* **ASSIGNMENT**
Which lines of the records hold the string "icon"? Report only how many of them there are.

[[ DATA SHOWN open ]]

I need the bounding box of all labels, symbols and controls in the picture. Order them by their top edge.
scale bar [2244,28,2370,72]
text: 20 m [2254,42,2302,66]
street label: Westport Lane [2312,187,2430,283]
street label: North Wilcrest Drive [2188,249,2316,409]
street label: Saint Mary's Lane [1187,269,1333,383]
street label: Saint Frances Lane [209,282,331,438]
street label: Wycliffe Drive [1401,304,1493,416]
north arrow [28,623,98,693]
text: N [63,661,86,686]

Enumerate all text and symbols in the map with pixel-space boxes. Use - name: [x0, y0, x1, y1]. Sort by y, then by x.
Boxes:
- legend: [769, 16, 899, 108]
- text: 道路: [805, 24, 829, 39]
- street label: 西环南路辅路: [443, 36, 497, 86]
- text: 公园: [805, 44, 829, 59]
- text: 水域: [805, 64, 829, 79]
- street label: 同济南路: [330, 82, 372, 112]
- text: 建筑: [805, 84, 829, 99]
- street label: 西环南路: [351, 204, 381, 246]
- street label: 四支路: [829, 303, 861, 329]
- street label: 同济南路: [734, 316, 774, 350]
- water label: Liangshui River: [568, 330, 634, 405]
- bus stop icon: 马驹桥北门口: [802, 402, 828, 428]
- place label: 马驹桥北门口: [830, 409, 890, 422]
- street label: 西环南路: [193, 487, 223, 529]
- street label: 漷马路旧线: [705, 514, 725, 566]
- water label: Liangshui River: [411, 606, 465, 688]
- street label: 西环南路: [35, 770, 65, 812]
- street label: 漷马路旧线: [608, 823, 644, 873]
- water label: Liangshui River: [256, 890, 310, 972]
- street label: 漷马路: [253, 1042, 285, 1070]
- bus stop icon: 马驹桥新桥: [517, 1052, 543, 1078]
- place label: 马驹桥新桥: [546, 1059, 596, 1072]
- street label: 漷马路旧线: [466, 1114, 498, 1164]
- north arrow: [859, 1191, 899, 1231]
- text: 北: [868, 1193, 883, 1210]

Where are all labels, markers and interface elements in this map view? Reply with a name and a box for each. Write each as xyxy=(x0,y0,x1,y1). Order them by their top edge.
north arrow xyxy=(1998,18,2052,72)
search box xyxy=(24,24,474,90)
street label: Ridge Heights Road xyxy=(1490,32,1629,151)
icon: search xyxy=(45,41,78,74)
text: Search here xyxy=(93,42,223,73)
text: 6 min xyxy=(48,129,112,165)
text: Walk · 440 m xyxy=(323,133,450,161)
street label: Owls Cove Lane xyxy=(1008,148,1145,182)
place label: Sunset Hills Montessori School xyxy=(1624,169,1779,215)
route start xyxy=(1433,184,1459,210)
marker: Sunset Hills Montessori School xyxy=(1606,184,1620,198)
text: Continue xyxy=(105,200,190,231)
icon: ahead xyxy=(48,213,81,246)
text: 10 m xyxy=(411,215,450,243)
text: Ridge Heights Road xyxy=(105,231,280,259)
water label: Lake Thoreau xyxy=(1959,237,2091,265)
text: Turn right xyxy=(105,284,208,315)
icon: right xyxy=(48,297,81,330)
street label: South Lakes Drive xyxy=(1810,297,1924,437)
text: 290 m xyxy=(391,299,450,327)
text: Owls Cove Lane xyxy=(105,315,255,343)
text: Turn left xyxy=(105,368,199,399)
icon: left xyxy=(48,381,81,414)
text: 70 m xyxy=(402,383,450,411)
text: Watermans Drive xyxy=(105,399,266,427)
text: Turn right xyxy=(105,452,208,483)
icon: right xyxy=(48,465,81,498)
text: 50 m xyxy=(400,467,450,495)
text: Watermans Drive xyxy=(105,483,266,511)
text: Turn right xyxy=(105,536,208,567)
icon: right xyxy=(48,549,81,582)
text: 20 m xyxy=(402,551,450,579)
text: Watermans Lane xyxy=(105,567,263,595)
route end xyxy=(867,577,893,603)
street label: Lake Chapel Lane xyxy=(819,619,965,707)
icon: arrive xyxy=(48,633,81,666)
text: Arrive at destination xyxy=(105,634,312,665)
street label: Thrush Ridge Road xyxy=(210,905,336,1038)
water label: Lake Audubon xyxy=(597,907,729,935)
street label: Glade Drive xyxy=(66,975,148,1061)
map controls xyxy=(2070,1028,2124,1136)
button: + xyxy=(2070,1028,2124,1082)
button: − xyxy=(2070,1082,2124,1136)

[[ DATA SHOWN closed ]]

* **WRITTEN RESPONSE**
9